Via Loria
Ich erlebte Genua und Bewohner als offene, linke, tolerante, schöne, pulsierende, spannende Metropole. Ich genoss die gemeinsame Zeit mit meinen MitstudentInnen, die spontan organisierten Vernissagen vor Ort und die Möglichkeit je nach Lust und Laune alleine, oder mit anderen die Stadt zu erkunden.
Dass die ganze Stadt so schön mit Plakaten zugepflaster ist, sah ich schon am ersten Tag auf dem Weg von der Stazione Principe zum Hotel. Deshalb fasste ich gleich den Entschluss jeden Tag eine Collage aus abgerissenen Plakatfragmenten zu machen. Eine tägliche Momentaufnahme sozusagen. So entstanden neun Collagen. Schon vor der Reise entdeckte ich den langgezogenen Wohnkomplex an der Via Lamberto Loria im Internet und wusste sofort, dass ich diesen besuchen werde.
Bei meinen Besuchen vor Ort fotografierte ich die 32 Hauseingänge des 540 Meter langen Gebäudes mit meinem Handy. Die Fotografien lies ich im Format 270x203 mm drucken.

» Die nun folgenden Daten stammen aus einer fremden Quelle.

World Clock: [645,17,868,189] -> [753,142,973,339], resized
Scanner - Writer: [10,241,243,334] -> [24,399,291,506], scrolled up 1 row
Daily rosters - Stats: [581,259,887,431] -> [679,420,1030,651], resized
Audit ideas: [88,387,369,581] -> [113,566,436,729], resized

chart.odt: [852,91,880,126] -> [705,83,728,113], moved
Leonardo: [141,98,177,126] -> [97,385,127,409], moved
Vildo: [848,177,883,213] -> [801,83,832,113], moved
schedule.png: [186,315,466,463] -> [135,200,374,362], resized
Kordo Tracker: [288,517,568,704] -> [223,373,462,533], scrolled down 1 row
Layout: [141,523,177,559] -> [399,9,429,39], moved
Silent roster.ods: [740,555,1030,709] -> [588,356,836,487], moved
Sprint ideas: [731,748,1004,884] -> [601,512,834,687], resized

Ich habe die Menschen, welche ich bei meinen Besuchen angetroffen habe, gefragt wie lange sie schon in der Siedlung leben und ob es ihnen hier gefällt. Diese Gespräche habe ich, auch mit dem Handy, aufgenommen und das Audiofile auf mein kurzes Video von der Busfahrt zu der Via Loria überspielt. Dieses Video ist ein wichtiger Bestandteil meiner Präsentation, denn es gibt dem Wohnkomplex, ja der ganzen Arbeit eine Stimme. Auch die Klingeln der Eingänge fotografierte ich und zeigte sie in Postkartengrösse ausgedruckt in einem kleinen Album, welches zusammen mit einem Buch über den Architekten der Siedlung, bei der Ausstellung auflag. Ich habe ein ambivalentes Verhältnis zu solcher Architektur aber je länger ich dort verweilte und mich mit den Bewohnern unterhielt, je besser gefiel es mir dort oben an der Via Lamberto Loria.

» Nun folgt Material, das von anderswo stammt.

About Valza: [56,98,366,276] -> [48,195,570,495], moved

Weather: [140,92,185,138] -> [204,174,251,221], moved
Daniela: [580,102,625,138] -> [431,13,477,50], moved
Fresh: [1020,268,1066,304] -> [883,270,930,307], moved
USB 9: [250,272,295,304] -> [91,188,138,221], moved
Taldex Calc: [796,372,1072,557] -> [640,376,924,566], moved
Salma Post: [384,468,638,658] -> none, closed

Ich lies mich während des gesamten Aufenthalts in Genua treiben und sammelte Eindrücke, Fotos und Plakatabrisse. Dieses Vorgehen liess Platz für Unvorhergesehenes. Auf diesem Wege bin ich zu meiner Fotoserie gekommen. Ich habe in Genua vor allem gelernt mit wachen Augen umherzugehen und im richtigen Moment, das mitzunehmen was sich als Arbeit lohnen könnte.
Und es hat sich meiner Meinung nach gelohnt.